§ Task statement
The answer must be the full data, restated word for word, with no pictures in it.

§ Data
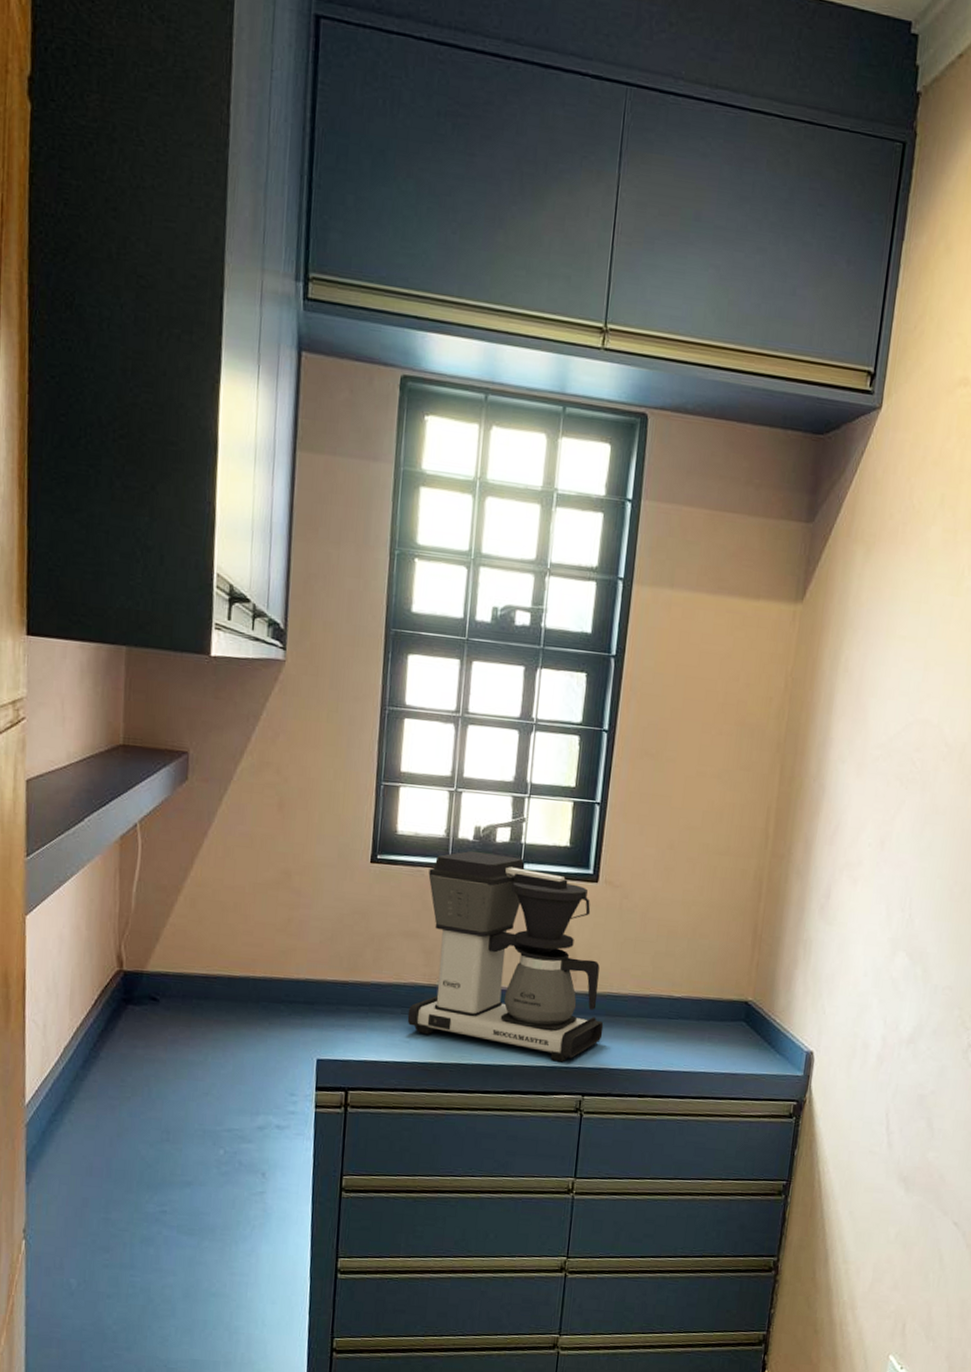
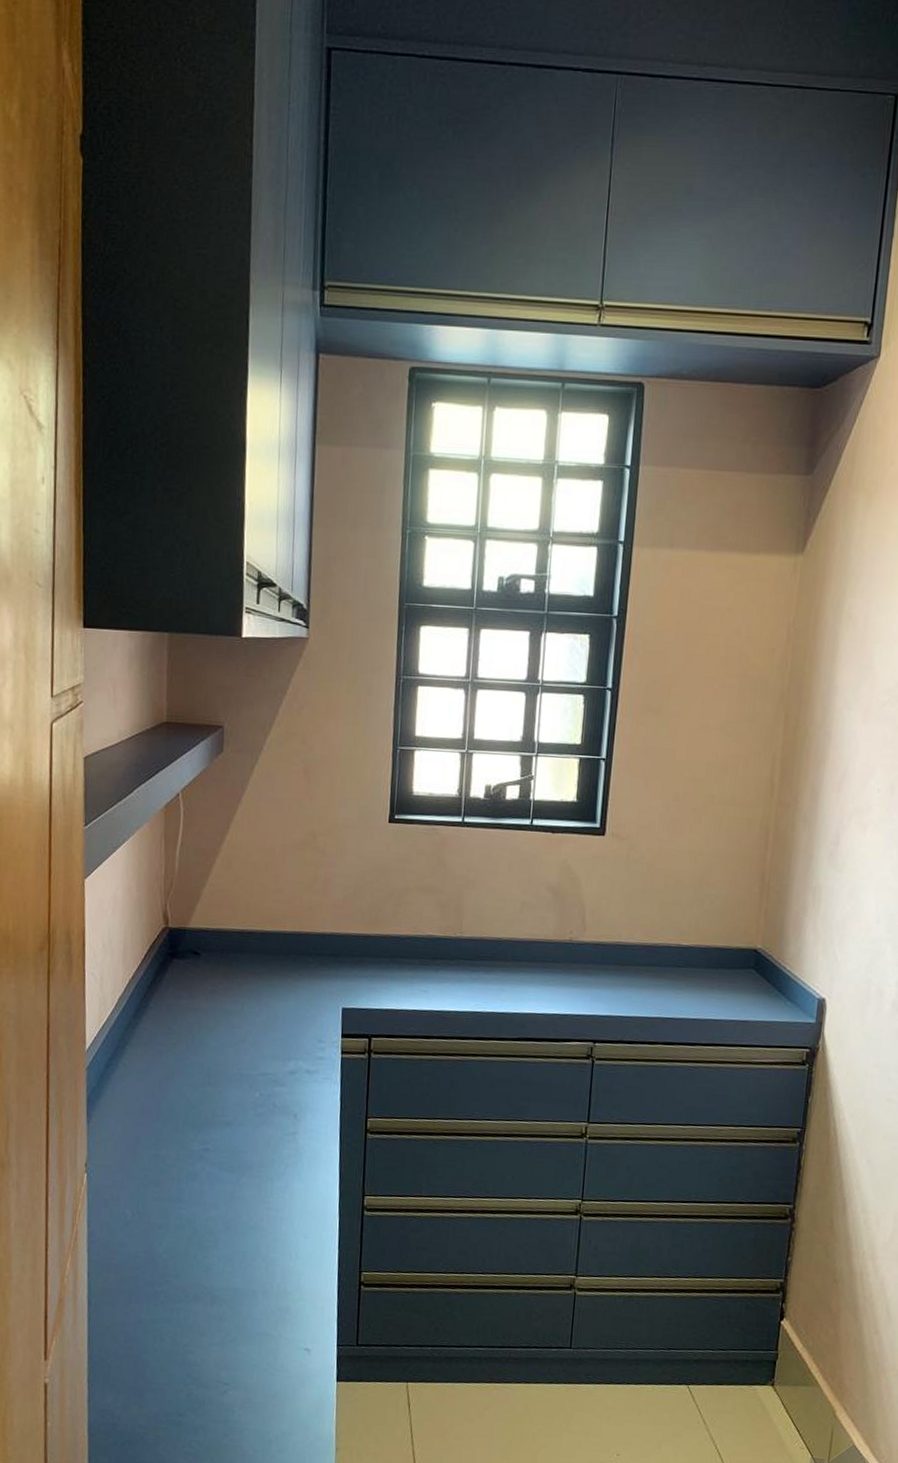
coffee maker: present [407,850,604,1062] -> none [425,808,613,1010]

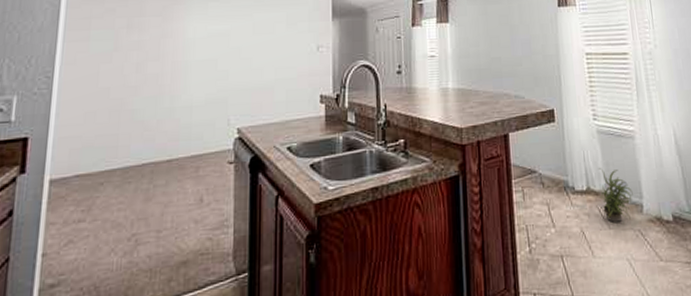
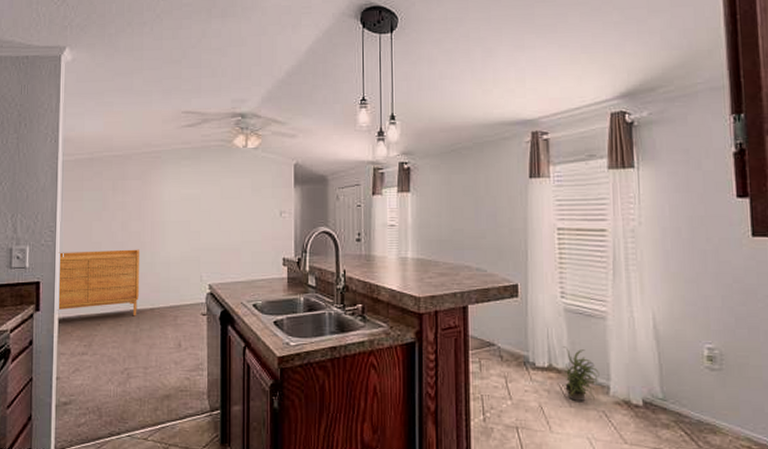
sideboard: none [48,93,156,171] -> present [57,249,139,316]

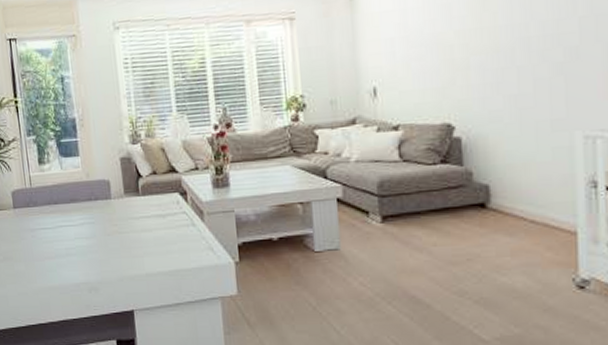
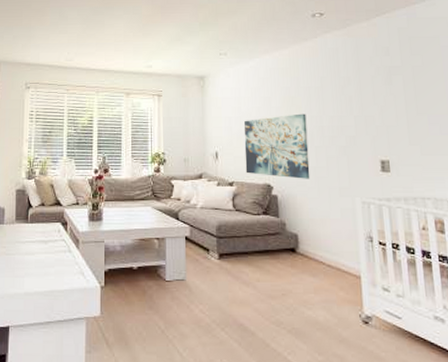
wall art: none [413,21,509,113] -> present [244,113,310,179]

§ Output for this exercise
coffee maker: present [407,850,604,1062] -> none [425,808,613,1010]

sideboard: none [48,93,156,171] -> present [57,249,139,316]

wall art: none [413,21,509,113] -> present [244,113,310,179]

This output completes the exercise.